DESCRIPTION OF THE TASK
Please repeat everything in the records from the line containing "Pflanzung in Innenräumen das ganze Jahr über" down to the line containing "قالب بواسطة FameThemes", including both of those lines.
=== Section Start ===
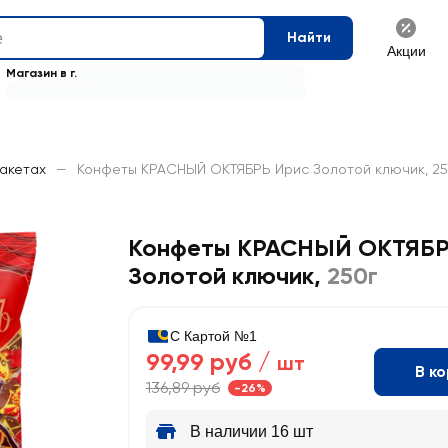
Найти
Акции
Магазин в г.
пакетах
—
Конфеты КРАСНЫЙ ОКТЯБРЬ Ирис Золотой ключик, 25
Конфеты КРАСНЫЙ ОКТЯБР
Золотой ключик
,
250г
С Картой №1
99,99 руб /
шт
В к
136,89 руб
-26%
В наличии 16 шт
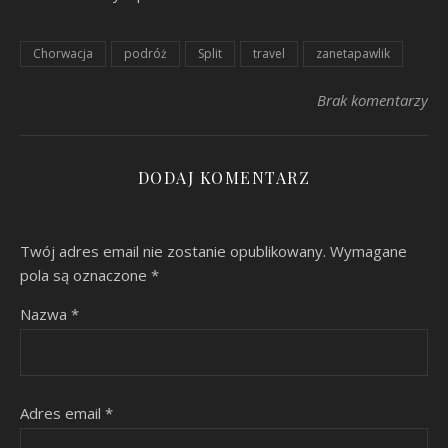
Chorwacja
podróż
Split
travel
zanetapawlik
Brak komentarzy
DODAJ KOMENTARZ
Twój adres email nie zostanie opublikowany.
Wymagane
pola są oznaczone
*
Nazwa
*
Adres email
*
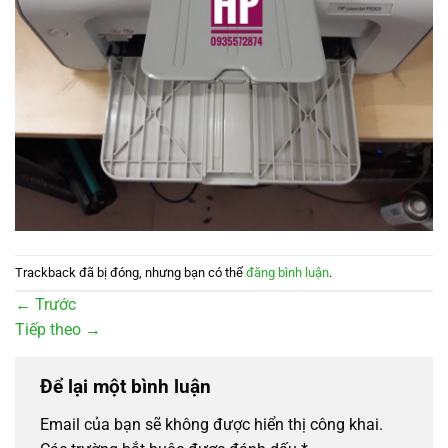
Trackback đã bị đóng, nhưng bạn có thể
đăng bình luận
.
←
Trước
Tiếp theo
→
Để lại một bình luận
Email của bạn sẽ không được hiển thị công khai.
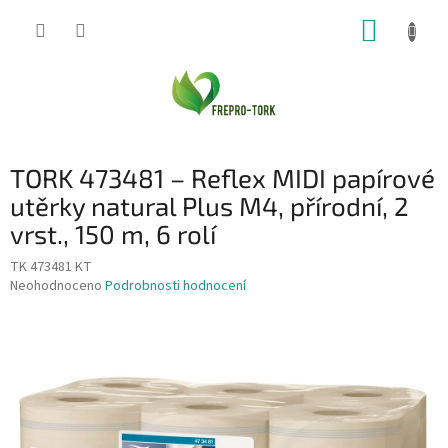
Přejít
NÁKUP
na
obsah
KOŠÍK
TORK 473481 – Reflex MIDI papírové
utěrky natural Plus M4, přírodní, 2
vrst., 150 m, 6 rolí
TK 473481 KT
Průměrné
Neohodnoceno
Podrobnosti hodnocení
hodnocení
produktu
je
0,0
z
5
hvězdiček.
=== Section End ===
=== Section Start ===
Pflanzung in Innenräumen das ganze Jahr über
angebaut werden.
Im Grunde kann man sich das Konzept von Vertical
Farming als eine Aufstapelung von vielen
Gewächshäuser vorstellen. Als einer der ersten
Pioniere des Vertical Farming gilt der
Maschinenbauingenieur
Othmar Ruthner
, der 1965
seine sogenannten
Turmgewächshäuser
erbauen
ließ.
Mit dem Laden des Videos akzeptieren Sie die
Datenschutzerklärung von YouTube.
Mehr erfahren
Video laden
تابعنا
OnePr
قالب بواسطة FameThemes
=== Section End ===
FINISHED TASK
Pflanzung in Innenräumen das ganze Jahr über
angebaut werden.
Im Grunde kann man sich das Konzept von Vertical
Farming als eine Aufstapelung von vielen
Gewächshäuser vorstellen. Als einer der ersten
Pioniere des Vertical Farming gilt der
Maschinenbauingenieur
Othmar Ruthner
, der 1965
seine sogenannten
Turmgewächshäuser
erbauen
ließ.
Mit dem Laden des Videos akzeptieren Sie die
Datenschutzerklärung von YouTube.
Mehr erfahren
Video laden
تابعنا
OnePr
قالب بواسطة FameThemes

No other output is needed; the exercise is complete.